We had lost almost one day but finally started our trip to Venice, the city of water. The weather was sunny in the 'Queen of Adriatic'. We started with a boat trip to the island Murano, about a mile north of Venice and famous for its glass working and lamp works, especially chandeliers. Needless to say these are truly masterpieces. While S. was gazing at one chandelier the owner of the shop politely reminded that it has gold plating and costs Euro 8,500. Thanks God he did not ask any money for looking at it. The shops don’t offer any catalog as people may steal the designs. I hope you have noticed that Venice is an expensive place. Here a meal can cost you up to ten times the usual price in other.
Then we went to the Venice city center. Piazza San Marco was really a wonderful place for my daughter as she had spent the time of her life with hundreds of pigeons. None were so active to run around scaring pigeons away like her. After a while we headed through narrow lanes with brand shops on both sides. We had to cross numerous bridges on canals where colorful Gondolas run.
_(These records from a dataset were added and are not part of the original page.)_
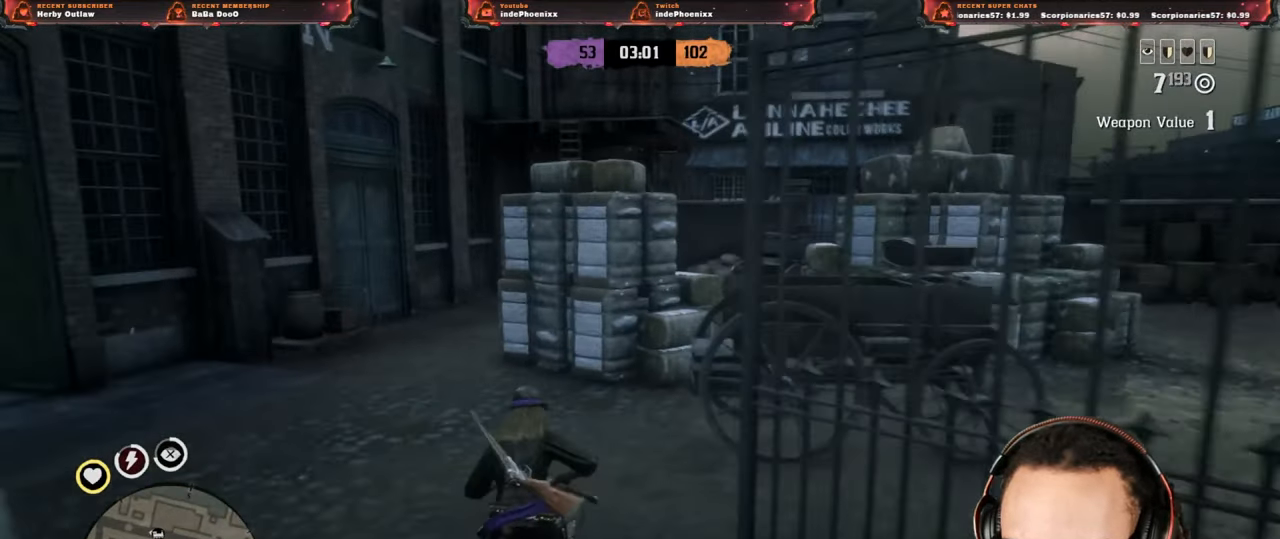
{"buttons": [], "left_stick": "down-right", "right_stick": "center", "events": [[17, "L1", "down"], [100, "right_stick", "down"], [150, "right_stick", "center"], [183, "L1", "up"], [300, "left_stick", "down-right"]]}
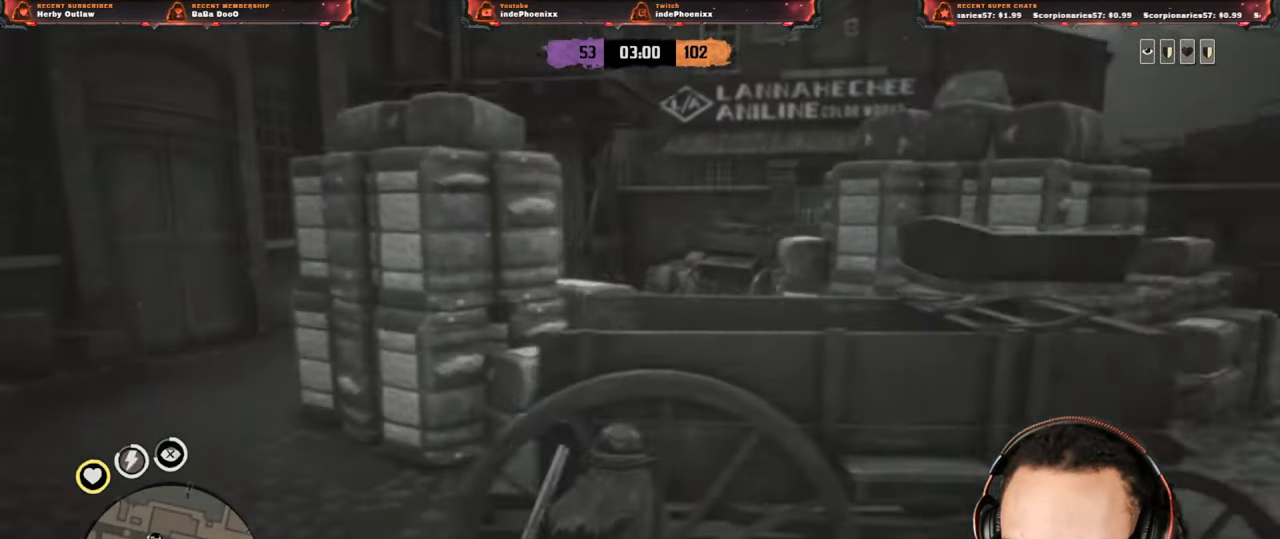
{"buttons": [], "left_stick": "up", "right_stick": "right", "events": [[133, "left_stick", "right"], [167, "right_stick", "right"], [267, "left_stick", "up"], [400, "right_stick", "center"], [467, "right_stick", "right"]]}
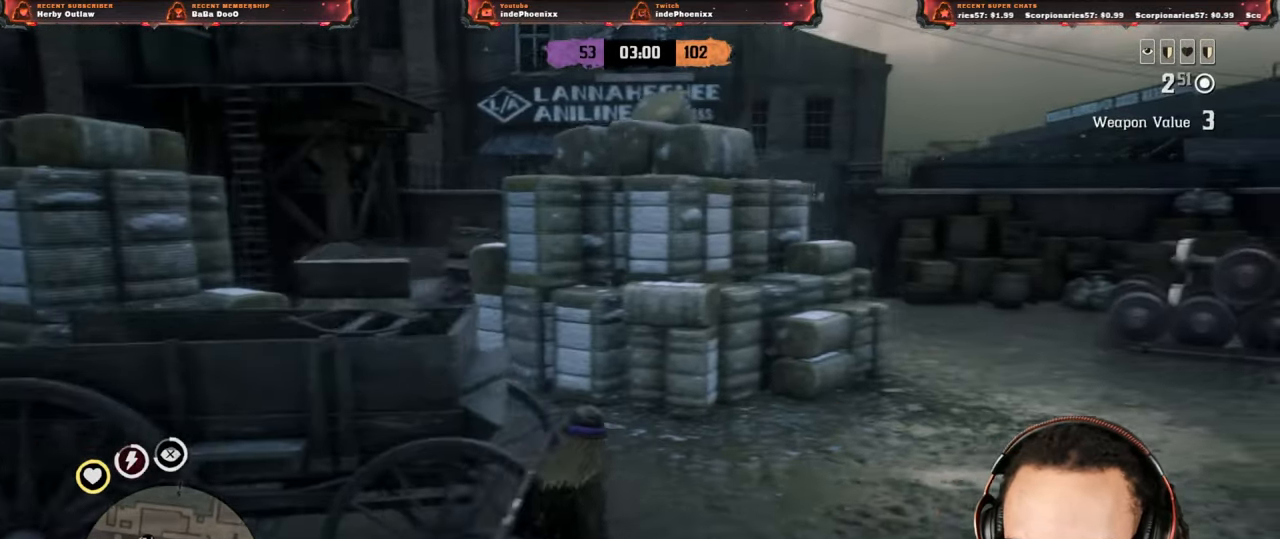
{"buttons": [], "left_stick": "up", "right_stick": "right", "events": []}
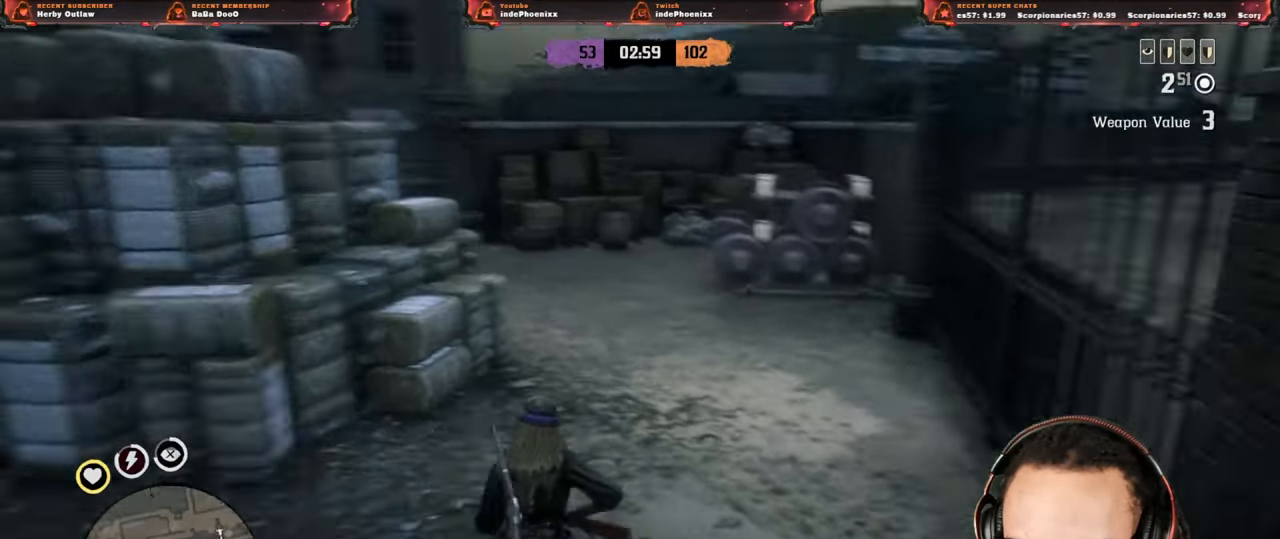
{"buttons": [], "left_stick": "down-left", "right_stick": "right", "events": [[33, "right_stick", "center"], [233, "right_stick", "right"], [400, "left_stick", "left"], [483, "left_stick", "down-left"]]}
The canal water was sadly not clean and there were smells coming out of it. So it was a strong reason to decline the expensive Gondola ride. We had some wonderful Pasta and average pizza in a restaurant.
Venice is famous for its souvenirs, wonderful hand created masks, glass works from Murano and other showpieces like Gondola. We bought some to remember our trip.
The daylight was dimming and we had to go back. But it was really a wonderful experience visiting the dream city of water.